Babası da ünlü bir siyasetçi olan sir Winston Leonard Spencer Churchill, tam altmış yıl İngiliz siyaset hayatında yer almış, iki dünya savaşında da önemli görevler yüklenmiş, özellikle İkinci Dünya Savaşı’nın kazanılmasında önemli rol oynamıştır.Churchill okulda parlak bir öğrenci değildi. Ama giriştiği bütün işlerde kendini göstermesini bildi. Büyük gazetelerde savaş muhabirliği yaptı; Güney Afrika’da Boer Savaşı sırasında esir düştüyse de kaçmayı başardı (1899). Muhafazakâr Parti’den milletvekili seçilerek Avam Kamarası’na girdi, daha sonra Liberal Parti’ye geçti. Sömürgeler Bakanlığı müsteşarı (1905), ticaret (1908), içişleri (1910) ve bahriye bakanı (1911) oldu.
1914’te savaş çıktığı zaman İngiliz donanması onun çalışmaları sayesinde hazır bir durumdaydı. 1915’te Rusya’ya yardım için Osmanlı İmparatorluğu’na karşı Çanakkale Boğazı’nın zorlanmasını öne sürdü. Çanakkale Savaşları Türk ordusunun kahramanca direnmesi sonucunda başarısızlıkla sonuçlandı ve Churchill bakanlıktan düştü. Ama çok geçmeden yeniden hükümete girdi. Cephane (1917), harbiye (1918) ve maliye (1924) bakanlıklarında bulundu. İktisadî kriz üzerine 1929’da hükümetten ayrıldı ve totaliter rejimlere taviz verilmesine karşı çıktı.

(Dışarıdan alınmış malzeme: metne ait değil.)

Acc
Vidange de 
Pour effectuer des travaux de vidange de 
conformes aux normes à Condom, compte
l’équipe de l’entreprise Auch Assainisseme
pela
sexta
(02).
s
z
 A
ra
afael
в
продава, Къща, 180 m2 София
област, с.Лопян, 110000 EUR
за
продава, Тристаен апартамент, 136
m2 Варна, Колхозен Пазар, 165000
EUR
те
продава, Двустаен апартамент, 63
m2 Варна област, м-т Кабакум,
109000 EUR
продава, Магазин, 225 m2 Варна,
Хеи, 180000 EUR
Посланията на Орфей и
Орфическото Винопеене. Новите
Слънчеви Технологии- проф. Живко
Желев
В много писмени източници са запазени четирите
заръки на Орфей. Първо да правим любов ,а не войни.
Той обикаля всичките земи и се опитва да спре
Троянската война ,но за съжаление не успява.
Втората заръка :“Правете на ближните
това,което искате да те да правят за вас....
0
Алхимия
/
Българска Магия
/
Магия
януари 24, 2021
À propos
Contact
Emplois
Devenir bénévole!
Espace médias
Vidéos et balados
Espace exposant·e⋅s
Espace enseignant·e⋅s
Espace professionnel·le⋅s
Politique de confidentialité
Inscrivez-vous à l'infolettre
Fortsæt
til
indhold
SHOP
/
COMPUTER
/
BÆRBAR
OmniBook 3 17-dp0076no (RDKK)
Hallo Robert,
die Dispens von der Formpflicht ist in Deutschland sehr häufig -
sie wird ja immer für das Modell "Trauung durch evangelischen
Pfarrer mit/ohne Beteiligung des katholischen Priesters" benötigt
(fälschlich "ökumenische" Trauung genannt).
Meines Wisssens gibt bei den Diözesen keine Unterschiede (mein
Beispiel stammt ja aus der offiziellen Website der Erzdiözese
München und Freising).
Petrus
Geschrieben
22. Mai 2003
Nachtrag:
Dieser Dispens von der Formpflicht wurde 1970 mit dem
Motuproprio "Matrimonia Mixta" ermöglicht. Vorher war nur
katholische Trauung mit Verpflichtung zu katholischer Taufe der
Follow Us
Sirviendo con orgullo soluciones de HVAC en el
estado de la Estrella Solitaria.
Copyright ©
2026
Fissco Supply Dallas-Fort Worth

1940’ta başbakan olan Churchill ilerlemiş yaşına rağmen güç günlerin adamı olduğunu gösterdi. İlk nutkunda İngiliz halkına «yalnız kan, acı, ter ve gözyaşı» vaat edebileceğini söyledi. Ama ne pahasına olursa olsun zaferin kazanılacağını belirtti ve iki parmağını açarak yaptığı ünlü V işareti ile bunu simgeledi. İngiltere, Amerika, Fransa ve Sovyetler Birliği arasında işbirliği sağlanmasında ve Alman ve İtalyan faşizminin yenilgiye uğratılmasında önemli rol oynadı. Ama 1945’te İşçi Partisi’nin seçimleri kazanması üzerine iktidardan düştü ve 1955’te siyaset hayatından çekildi.